In this episode of the Security Podcast, I talk with Jay Jacobs, senior data scientist at BitSight. We discuss the disparity between intuition and analytics in data science, the limitations of unsupervised machine learning, and the challenges of creating effective data visualizations.
Here are some highlights:
Intuition vs. analytics
It comes down to this battle between intuition versus data analysis. We've been a very intuitively driven industry. The challenge with that is that in a complex environment, our intuition can be easily fooled. Not to say that intuition isn’t valuable. There's a huge value in intuition and expertise in our industry. At the same time, if we really want to understand what's going on, we have to take a step back and actually start to collect data and make sense of that data.
The limitations of unsupervised machine learning
Unsupervised machine learning means that you’re collecting data, network data for example, and you're just reviewing it for anomalies. The problem, though, with security and simple anomaly detection is that an anomaly does not necessarily represent a bad security event. It simply means something is weird. Any sort of anomaly can trigger that. The big problem is that you cannot evaluate a false-positive because you have nothing to measure it against. You have no idea how effective anomaly detection is unless you can go through and determine which anomalies were indicative of a security event and which weren’t. That's a very difficult thing to do. It’s more beneficial when you can actually run some training algorithms and say this is correct 99% or 80% of the time.

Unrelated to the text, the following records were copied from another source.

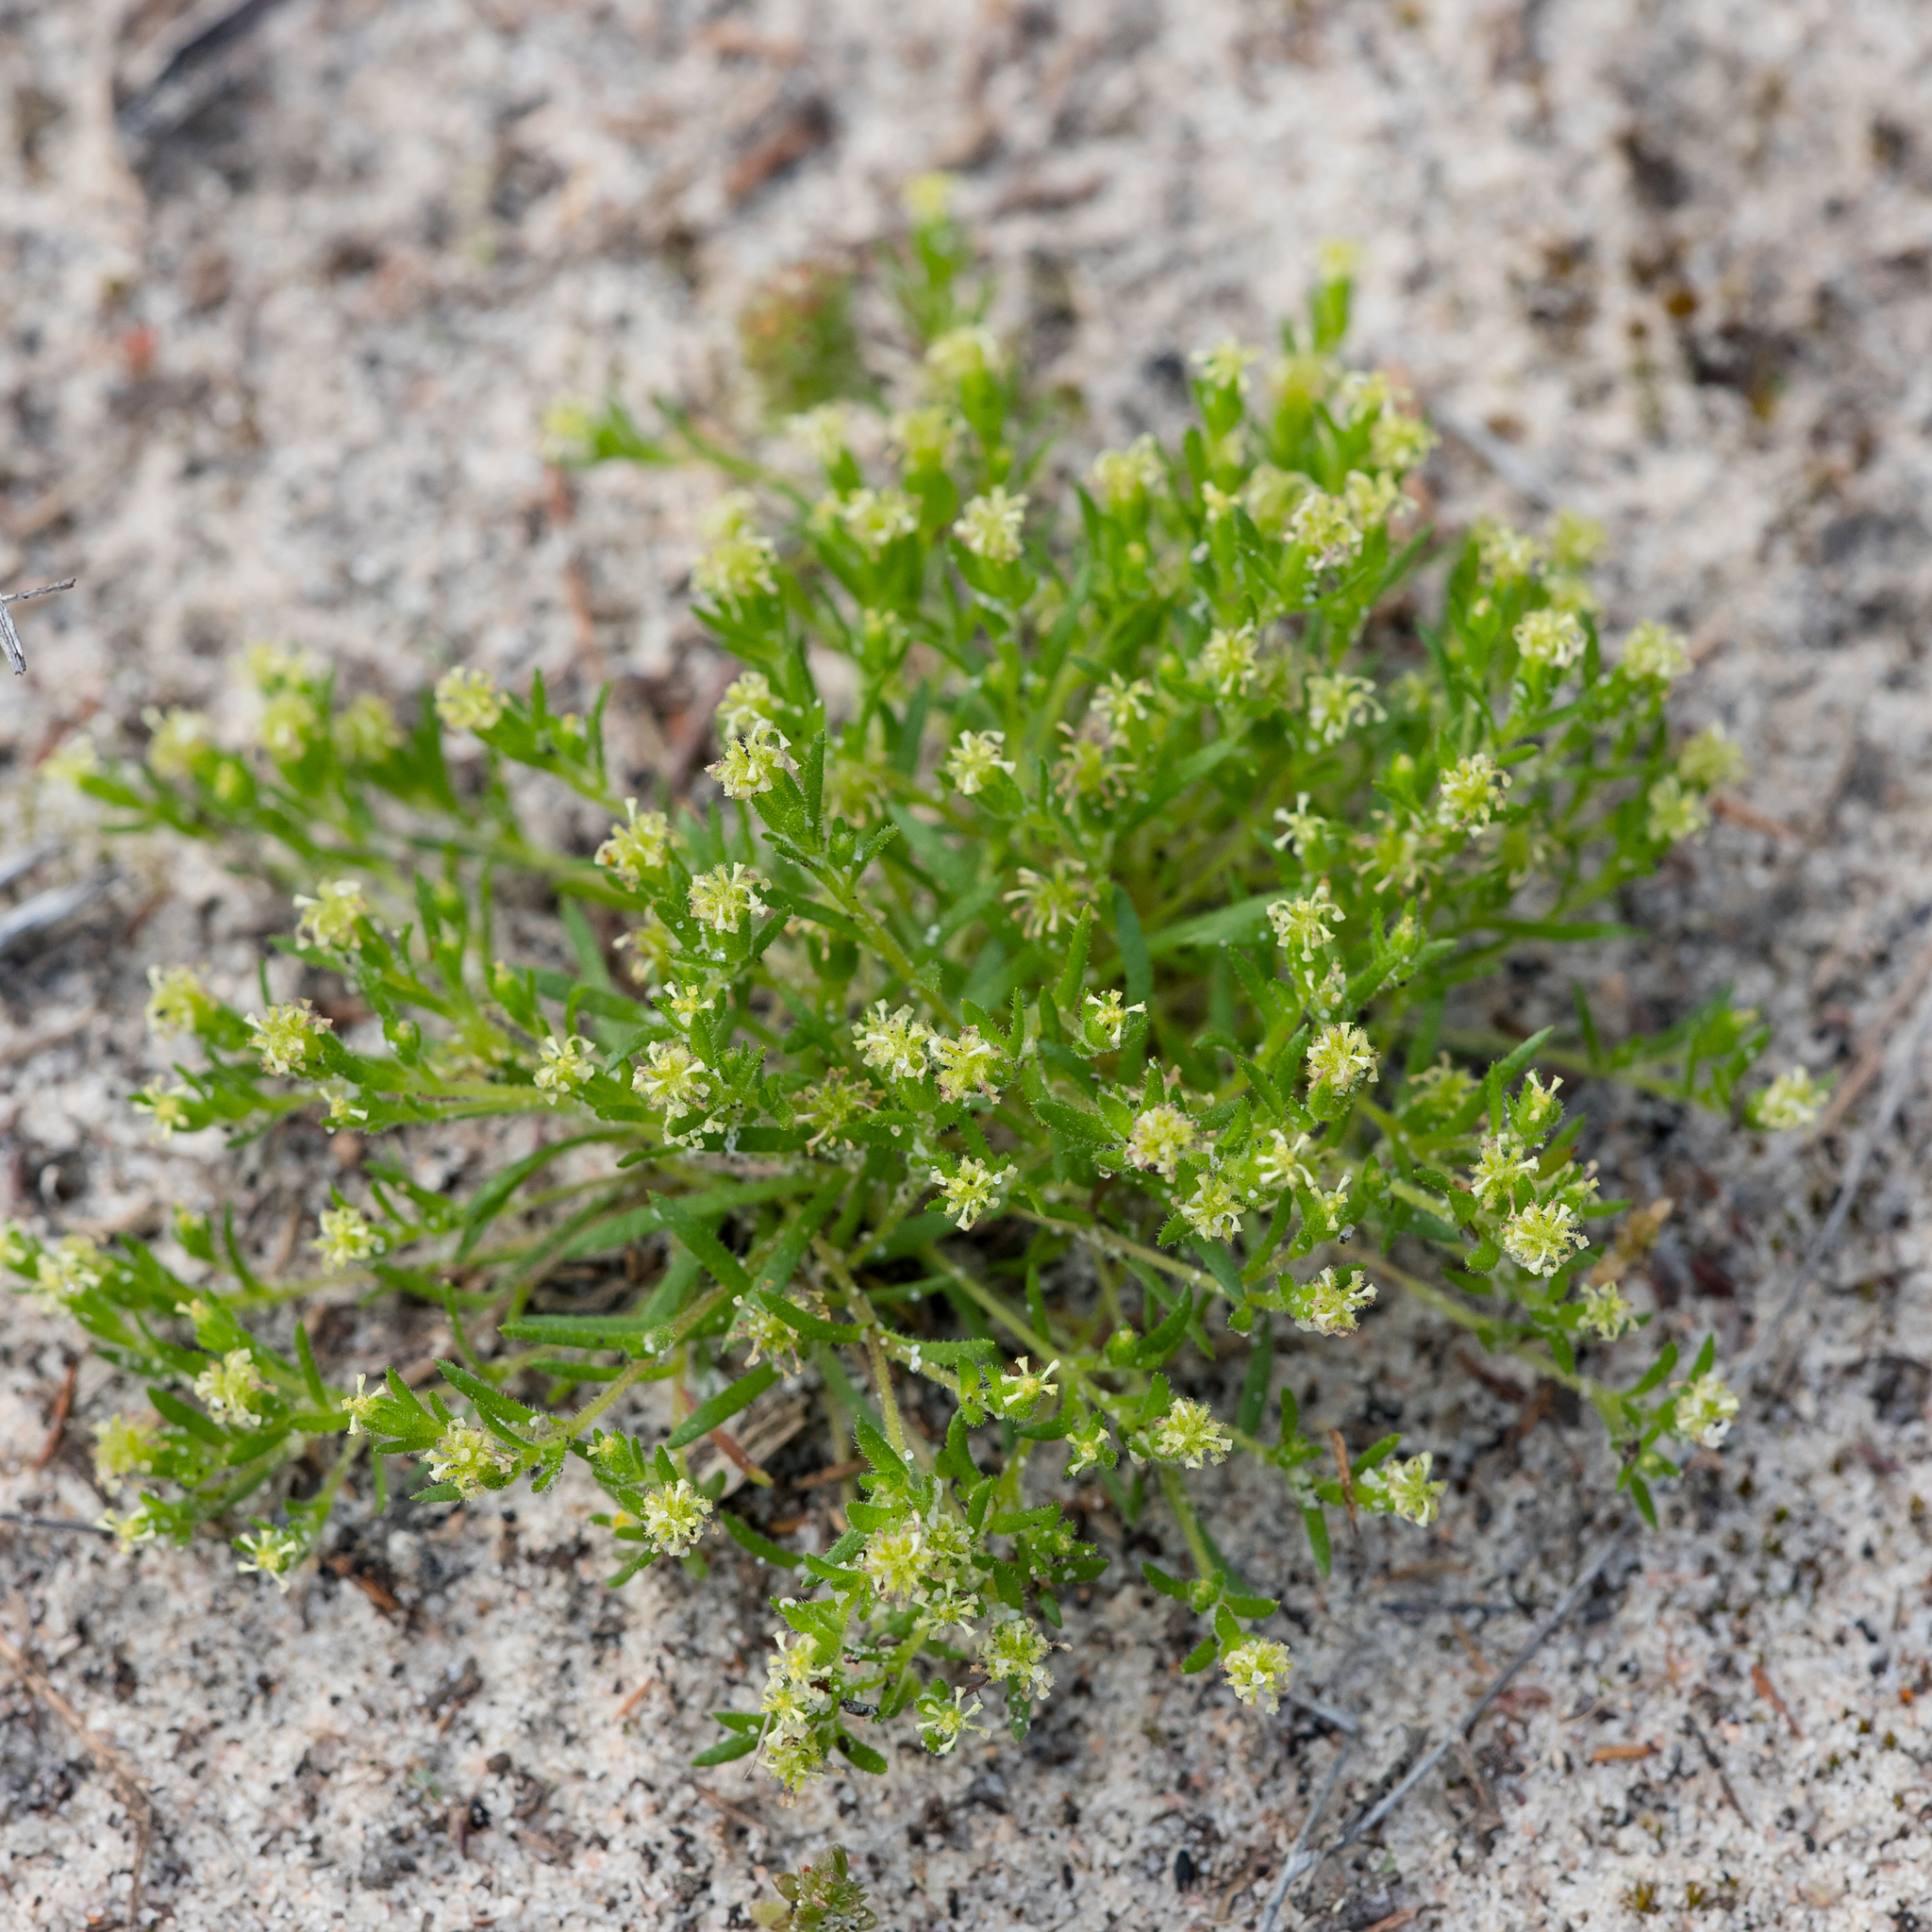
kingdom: Plantae
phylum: Tracheophyta
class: Magnoliopsida
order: Asterales
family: Asteraceae
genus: Millotia
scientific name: Millotia muelleri
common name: Common bow-flower
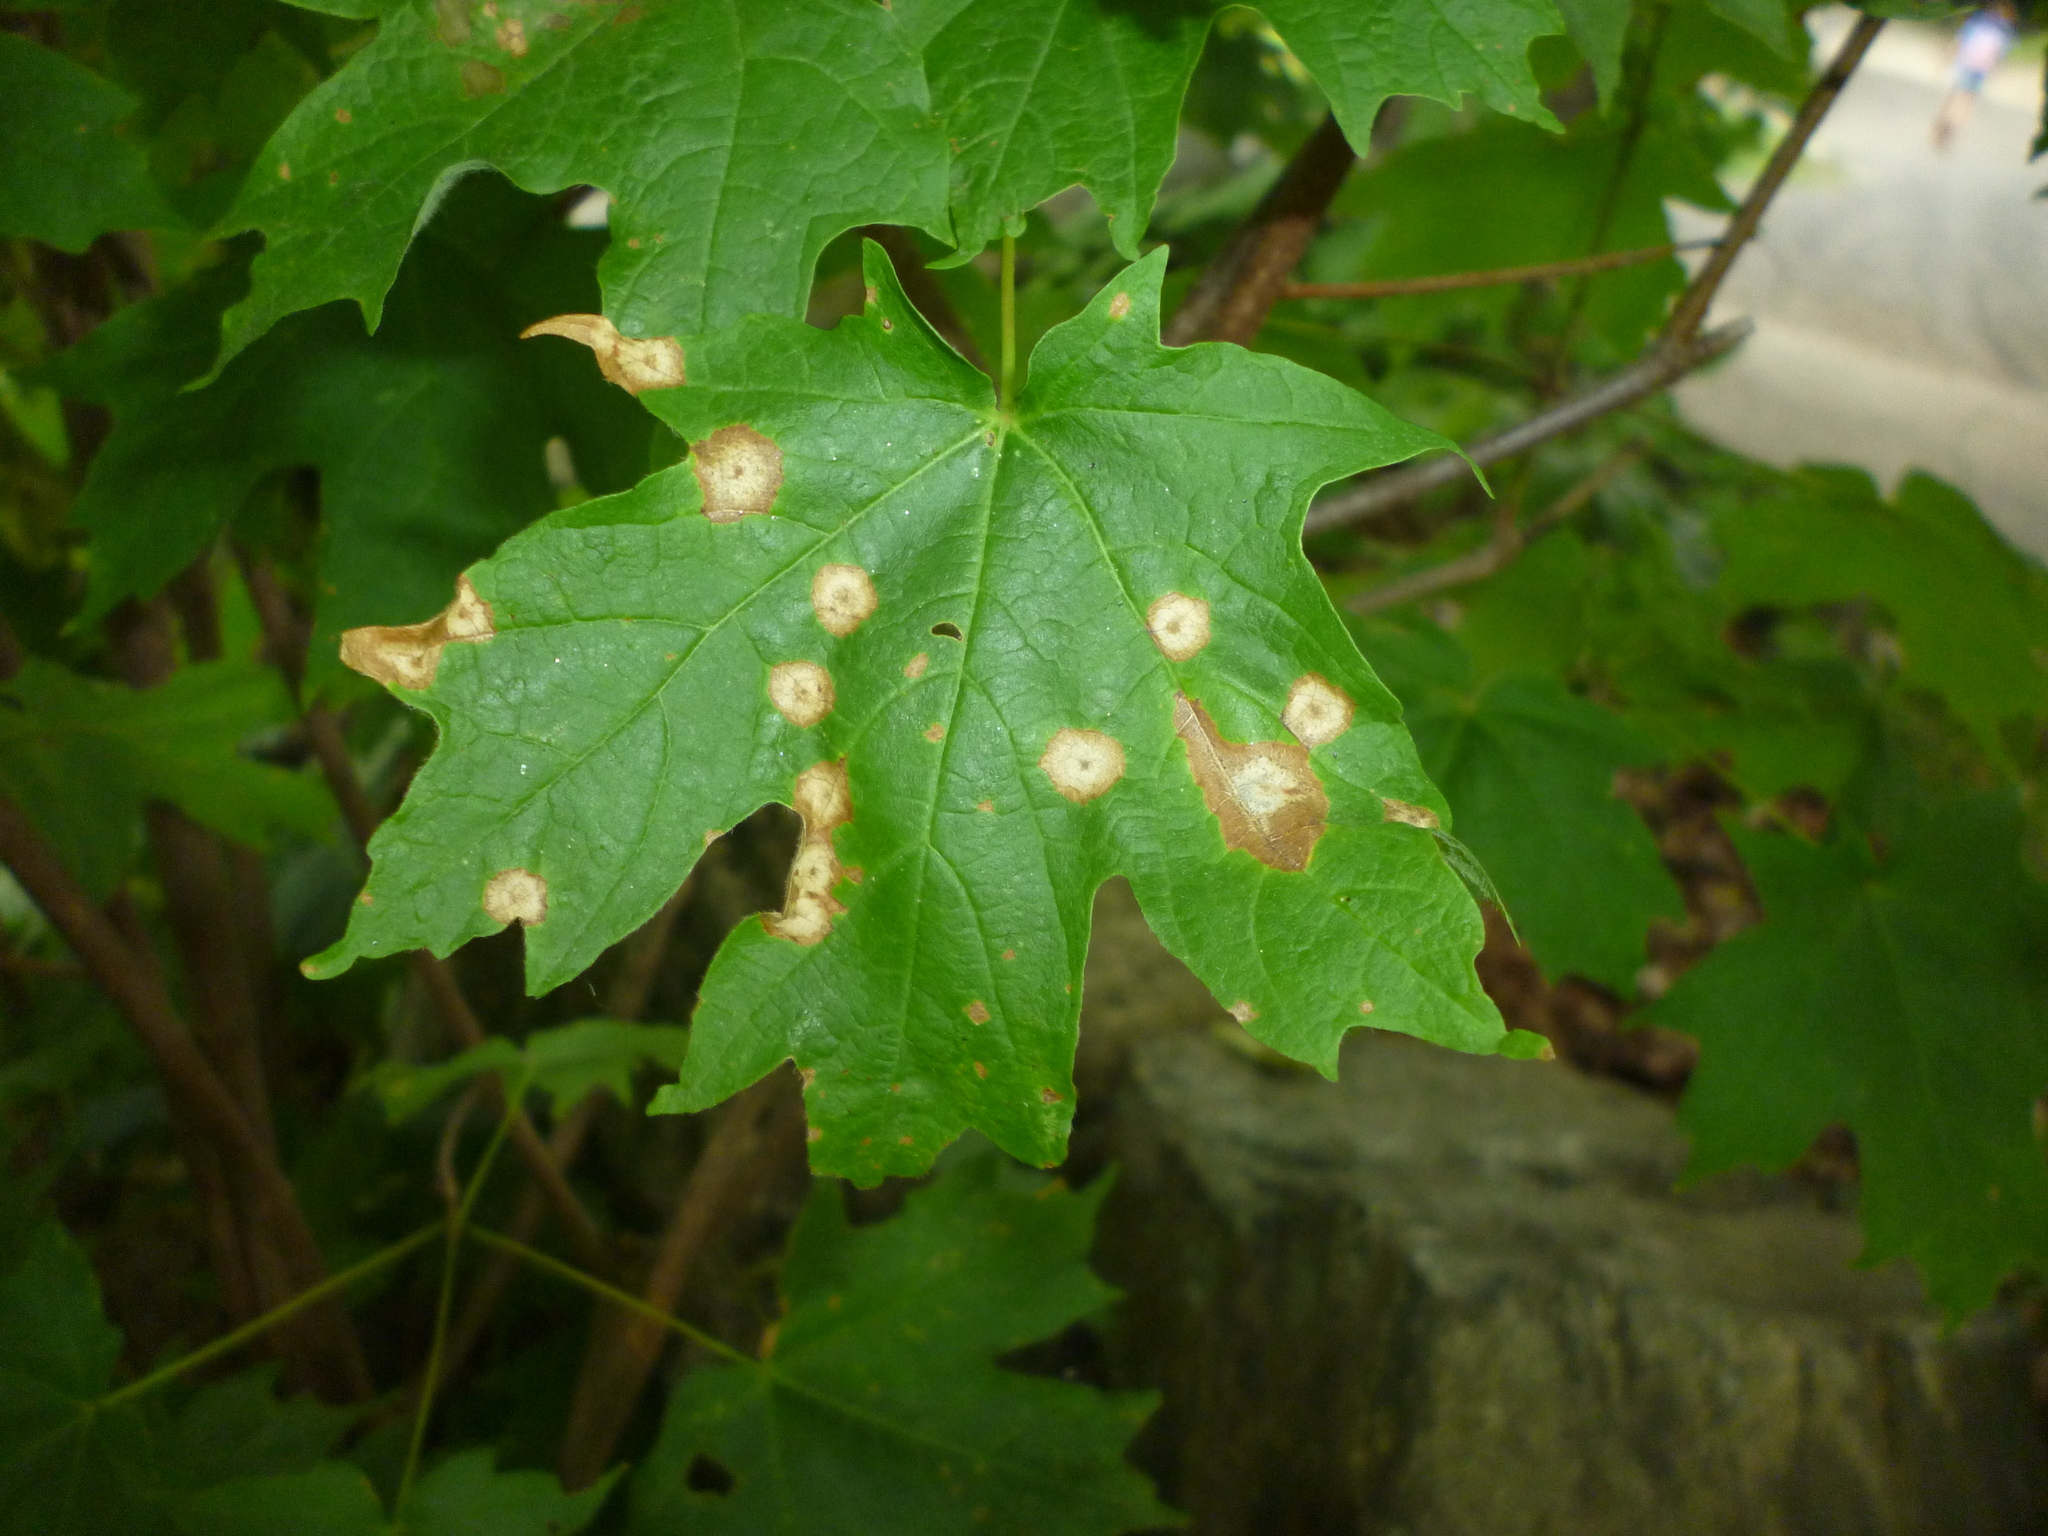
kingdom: Plantae
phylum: Tracheophyta
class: Magnoliopsida
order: Sapindales
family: Sapindaceae
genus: Acer
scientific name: Acer saccharum
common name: Sugar maple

The value of starting data analysis with the right questions
On a research question, you just want to identify what you want to know. Many times we'll start with the data. A better option is to start with a question. If you're working on a red team or doing pen tests, just start with the question of how much more efficient this is versus that. Or, how many of these activities are we coming across? Make sure that the answer is measurable and that someone cares about the answer. The problem is that when people start with data, they start graphing it and showing things that aren’t important. They started with the data and then tried to figure out what value is in that data.